KKTC, yakın bir tarihe kadar Türkiye tarafından da yeterince ilgi görmüyordu. 2000’li yılların başında yaşanan tartışmalar Kıbrıslı Türklerin kendilerini yalnız hissetmelerine neden oluyordu. Güney Kıbrıs’ta bulunan Rumların baskısını üzerinde hisseden Türkler, adada terk edilme hissiyle geleceğe ümitle bakamıyorlardı. İçeride bulunan kimilerinin Rumlarla birleşme teklifleri de can sıkıcı hale gelmişti.
Fakat 2000’lerin başlarından itibaren, özellikle de 2010’lardan sonra Kıbrıs Türkü, Türkiye Cumhuriyeti’nin desteğini ve himayesini net bir şekilde görmeye başladı. Özellikle son dönemde atılan adımlar, KKTC’nin Türk dünyası başta olmak üzere uluslararası alanda sesini duyurmaya başlamasına kapı araladı. Artık adada yalnızlığın pençesinden kurtulmaya çalışan değil, kendi devletini dünyaya gururla duyuran bir Türk toplumu var.

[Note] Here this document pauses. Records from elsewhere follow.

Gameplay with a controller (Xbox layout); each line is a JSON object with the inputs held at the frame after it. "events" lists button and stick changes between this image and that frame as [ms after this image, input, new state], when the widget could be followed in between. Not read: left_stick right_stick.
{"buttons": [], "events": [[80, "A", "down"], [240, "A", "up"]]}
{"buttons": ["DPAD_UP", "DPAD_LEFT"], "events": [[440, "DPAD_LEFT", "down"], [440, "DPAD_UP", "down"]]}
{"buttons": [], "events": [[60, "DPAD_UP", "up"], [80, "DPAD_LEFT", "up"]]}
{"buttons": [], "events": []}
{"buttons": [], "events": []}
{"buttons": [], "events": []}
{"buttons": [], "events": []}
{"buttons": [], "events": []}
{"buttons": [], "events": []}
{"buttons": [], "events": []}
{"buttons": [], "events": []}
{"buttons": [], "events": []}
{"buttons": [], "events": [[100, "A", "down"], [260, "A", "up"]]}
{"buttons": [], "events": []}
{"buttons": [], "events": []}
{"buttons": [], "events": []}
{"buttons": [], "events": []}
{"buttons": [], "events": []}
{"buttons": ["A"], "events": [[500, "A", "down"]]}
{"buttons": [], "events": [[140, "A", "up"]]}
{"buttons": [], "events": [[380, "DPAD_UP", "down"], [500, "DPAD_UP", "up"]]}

Önümüzdeki süreç, inşallah KKTC’nin tüm platformlarda bir devlet olarak tanındığı ve adadaki egemenlik haklarına sonuna kadar sahip olduğu bir dönemin başlangıcı olacak.
İki Eski Dost İki Yeni Düşman
Sovyetler Birliği, uzun yıllar Kafkasya ve Orta Asya’daki devletler, özellikle de Türkler üzerinde baskıcı bir hükümranlık oluşturdu. 1917’den 1991’e kendi dilini, kültürünü ve çoğu zaman da inancını dayatan bu tavır, bu bölgede yaşayan Müslüman Türkleri kökenlerinden koparmaya yönelik bir girişim olarak kayıtlara geçti. Orta Asya Türk Cumhuriyetlerinde Rusların etkisi bugün hâlâ kendini gösteriyor. Yakın tarihe kadar Azerbaycan da böyleydi. Moskova’dan talimat gelmeden Bakü’de yaprak kıpırdamıyordu. Fakat Azerbaycan, yer altı kaynaklarını kullanıp ekonomik açıdan güçlenince, Ruslarla olan ilişkilerini yeniden gözden geçirmeye başladı. 2. Karabağ Zaferi’nde Putin yönetiminin Ermenistan’ı desteklemesi, Azerbaycan’ın Türkiye’nin gücünü arkasına alarak bu savaştan gâlip ayrılması, Ruslara olan bakışı tamamen değiştirdi. Bir zamanlar Sovyet Komünist Partisi’nin Merkez Komitesi Üyeliği ve Azerbaycan KGB’si Başkanı sıfatlarıyla görev alan merhum Haydar Aliyev’in oğlu İlham Aliyev, ülkesinin tamamen bağımsız olması için Ruslarla mücadele ediyor.
Geçtiğimiz günlerde iki ülke arasında casusluk krizi yaşandı. Ruslar, Ekaterinburg şehrinde eski bir soruşturmayı bahane ederek Azerbaycan Türkü bir aileye karşı vahşice bir operasyon yaptı. Olay Bakü’de tepkiyle karşılandı. Ardından da Azerbaycan Bakü’deki Rus Evi’ni casusluk faaliyetleri yürüttüğü gerekçesiyle kapattı. Rus devlet kanalı Sputnik’in yayınlarını da durdurdu.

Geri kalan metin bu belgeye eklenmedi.